▸ OBJECTIVE 1:
Answer these from the Spring Nymph passage:
(a) In what year was the first painting of the series made, and which museum holds it?
(b) How does the passage translate the Latin inscription on the fountain?
(c) Which birds appear below the tree in La ninfa de la fuente?
▸ OBJECTIVE 2: List every museum named in the Spring Nymph passage, along with the city where each is located.

▸ PASSAGE:
▼

Series of paintings by Lucas Cranach

The Spring Nymph at the Fountain (Quellnymphe am Brunnen) is the earliest example of a series of paintings by Renaissance artists Lucas Cranach the Elder and Lucas Cranach the Younger, depicting a resting spring nymph. There are at least 24 versions that were made in the Cranach workshop in Wittenberg. It is sometimes difficult to determine to what extent the master himself painted.

The first was painted in 1518 and is in the Museum der bildenden Künste in Leipzig, Germany. The version in the National Museum of Norway in Oslo from 1550 is attributed to the son Lucas Cranach the Younger, who worked in his father's workshop and later took it over.

== Description ==
In the foreground, a completely unclothed woman lies across the entire width of the picture, the hand of her bent right arm at the nape of her neck. The legs are crossed. All the details of the flawlessly depicted body are clearly visible. In the left half of the picture, directly behind the woman's upper body, there is the regular rectangle of a fountain. The woman lies on a crimson blanket, the drapery of which is worked out in detail. On the fountain is the following Latin inscription:

FONTIS NYMPHA SACRI SOMNVM / NE RVMPE QVIESCO.
I am the nymph of the holy spring, do not wake me, I rest.

The gaze from half-closed eyes is directed at the viewer. In the background is a landscape and a small section of sky with a threatening rain cloud.

== Interpretation ==
The painting is considered the first "reclining female nude in landscape" north of the Alps. It has been compared to Giorgione's Sleeping Venus, whose motif bears a close resemblance to the Resting Spring Nymph. Another source refers to a woodcut illustration in the allegorical novel Hypnerotomachia Poliphili, published in Venice in 1499, which could have served as a model.

The painting is attributed to the genre of mythological painting, in which classical themes and figures are taken up. In the present case, it is the figure of the Nymph of Castalia. The Castalian Spring is a fountain where ancient poets and philosophers came to drink to find inspiration. The landscape in the background also corresponds to the style of mythological paintings.

However, the painting's inherent attitude to reality and nature and the restrained sensuality of the sleeping female nude go beyond the attitude of classical antiquity. The Cranach workshop has produced numerous revealing depictions of women, such as Cupid Complaining to Venus, Judgment of Paris, The Three Graces – all with mythological undertones to cover up the erotic.

In the version La ninfa de la fuente (ca. 1530–34), which can be seen in the Museo Thyssen-Bornemisza in Madrid, the spring nymph wears nothing but jewellery and a transparent veil that conceals nothing and, on the contrary, draws attention to nudity. A bow and quiver hang from a tree, indicating that she belongs to the entourage of Diana, the goddess of the hunt. Another interpretation is that the bow belongs to Cupid, the companion of Venus. Below the tree are two partridges, which are usually considered to be birds of Venus. In the background there is a waterspring, and in the upper left corner a Cartellino with the same Latin text as in the picture of 1518.

▲

▸ ENTRIES SUPPLIED:

▼

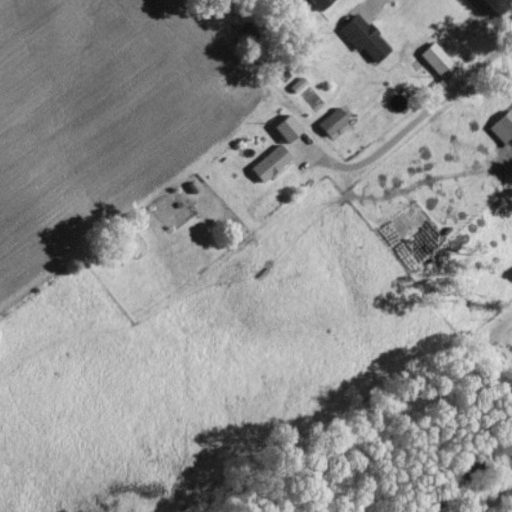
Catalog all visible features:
building: (316, 4)
road: (489, 22)
building: (247, 36)
building: (358, 37)
building: (365, 40)
building: (436, 59)
building: (333, 122)
building: (499, 126)
building: (502, 128)
building: (271, 164)
park: (499, 349)
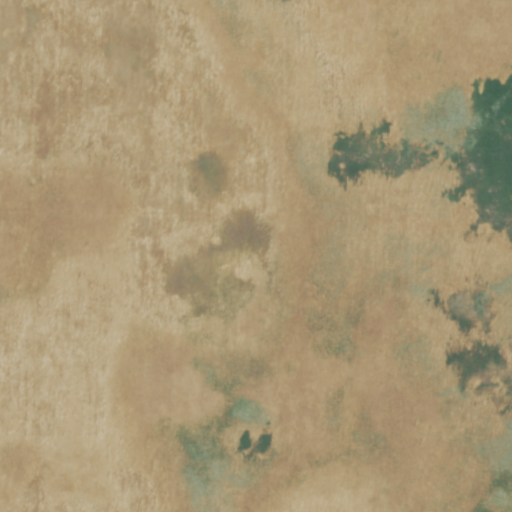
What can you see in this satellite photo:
crop: (256, 256)
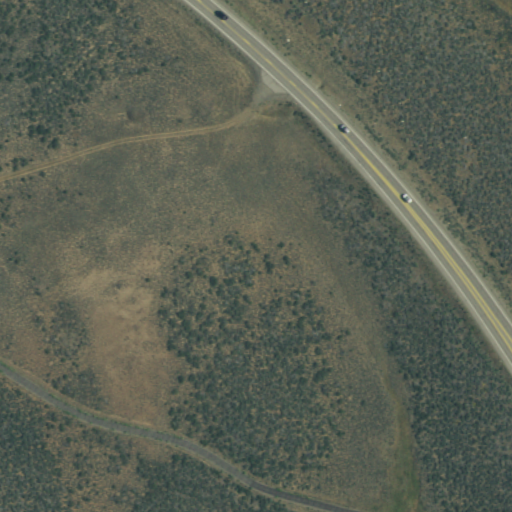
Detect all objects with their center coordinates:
airport: (432, 88)
road: (365, 161)
road: (174, 441)
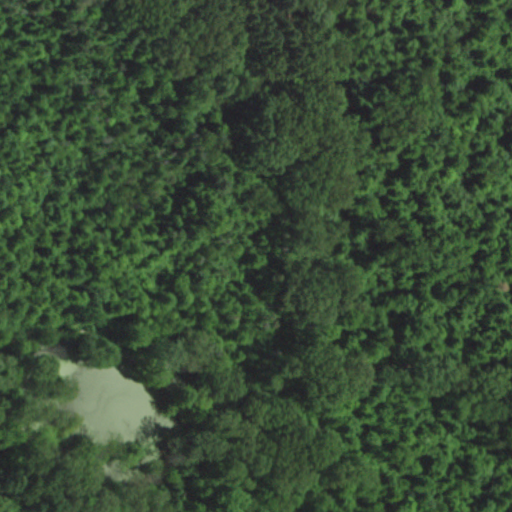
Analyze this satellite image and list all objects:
park: (256, 256)
park: (497, 497)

▲

▸ FINAL ANSWER 1:
(a) 1518; the Museum der bildenden Künste in Leipzig, Germany.
(b) "I am the nymph of the holy spring, do not wake me, I rest."
(c) Two partridges.

▸ FINAL ANSWER 2:
- Museum der bildenden Künste, Leipzig
- National Museum of Norway, Oslo
- Museo Thyssen-Bornemisza, Madrid